See how this manuscript scores against Sensors's requirements before you submit.
How editorial triage shapes submission strategy at this tier
Editorial triage at journals at this tier operates on limited time per manuscript. Editors typically scan abstract, introduction, methodology, and conclusions before deciding whether to invite reviewer engagement. Manuscripts that bury the contribution or require multiple readings to identify the central argument fare worse than manuscripts that lead with their strongest signal. We coach researchers to design abstract, introduction, and conclusions for fast assessment so each section independently conveys the contribution, the methodological rigor, and the implications.
Author authority and editorial-conversation positioning
Beyond methodology and contribution, journals at this tier weight author-team authority within the specific subfield. Strong submissions reference the journal's recent papers explicitly in the introduction and discussion, signaling that the authors are operating inside the publication conversation. We coach researchers to identify 3-5 recent journal papers that this manuscript builds on or differentiates from, and to cite them in the introduction with explicit positioning ("building on X, we extend to Y"). This signals editorial fit and increases the probability of a positive triage decision.
Reviewer expectations vs editorial expectations
A useful diagnostic distinction we draw with researchers is between editor expectations and reviewer expectations. Editors at this tier triage on fit, significance, and apparent rigor. Reviewers, who engage if the submission clears editorial triage, evaluate technical depth and methodological soundness. Submissions designed only for reviewer-level rigor without editor-friendly framing fail at desk; submissions framed only for editorial appeal without reviewer-level rigor fail at peer review.

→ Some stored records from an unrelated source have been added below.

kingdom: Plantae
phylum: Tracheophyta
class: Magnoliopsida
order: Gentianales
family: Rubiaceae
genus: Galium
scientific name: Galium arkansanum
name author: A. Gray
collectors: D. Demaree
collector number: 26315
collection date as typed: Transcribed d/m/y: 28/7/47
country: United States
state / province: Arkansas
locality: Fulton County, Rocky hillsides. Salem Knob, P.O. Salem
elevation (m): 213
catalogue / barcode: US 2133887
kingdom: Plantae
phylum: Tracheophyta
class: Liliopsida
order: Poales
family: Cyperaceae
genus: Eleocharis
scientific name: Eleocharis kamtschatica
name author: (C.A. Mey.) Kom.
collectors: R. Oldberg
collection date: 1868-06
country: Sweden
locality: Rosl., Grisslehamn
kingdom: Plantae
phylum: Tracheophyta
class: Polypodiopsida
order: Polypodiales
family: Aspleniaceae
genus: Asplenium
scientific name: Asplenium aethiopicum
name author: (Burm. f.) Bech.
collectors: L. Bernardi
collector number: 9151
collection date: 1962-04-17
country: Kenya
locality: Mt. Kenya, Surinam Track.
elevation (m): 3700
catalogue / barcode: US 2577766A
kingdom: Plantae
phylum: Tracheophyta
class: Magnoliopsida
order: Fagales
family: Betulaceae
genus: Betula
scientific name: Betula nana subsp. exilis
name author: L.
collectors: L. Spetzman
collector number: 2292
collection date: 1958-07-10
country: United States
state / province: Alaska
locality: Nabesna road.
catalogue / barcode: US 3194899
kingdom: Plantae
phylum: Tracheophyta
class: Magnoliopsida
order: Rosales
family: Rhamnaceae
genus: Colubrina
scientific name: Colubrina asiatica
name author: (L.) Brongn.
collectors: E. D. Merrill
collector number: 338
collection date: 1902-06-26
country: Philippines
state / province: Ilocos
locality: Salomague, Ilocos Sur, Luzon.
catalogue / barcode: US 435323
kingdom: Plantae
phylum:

The strongest manuscripts pass both filters.
Final pre-submission checklist
We use a final checklist with researchers before submission. The package should include: clear contribution statement in the cover letter's first paragraph; explicit identification of the journal's recent papers this manuscript builds on; quantitative comparison against state-of-the-art baselines; comprehensive validation appropriate to the research question; and a discussion section that explicitly articulates limitations and future directions.
Frequently asked questions
Submit through Elsevier Editorial Manager. The journal accepts unsolicited Research Papers and Reviews on chemical sensors. The cover letter should establish the sensor-performance contribution and selectivity evidence.
Sensors and Actuators B's 2024 impact factor is around 8.4. Acceptance rate runs ~25-30% with desk-rejection around 30-40%. Median first decisions in 30-50 days.
Original research on chemical sensors and actuators: gas sensors, electrochemical sensors, optical chemical sensors, biosensors with chemical detection, and emerging chemical-sensing technologies.
Most reasons: incremental sensor performance without novel principle, missing real-sample validation, weak selectivity data, or scope mismatch (broader sensors without chemical focus).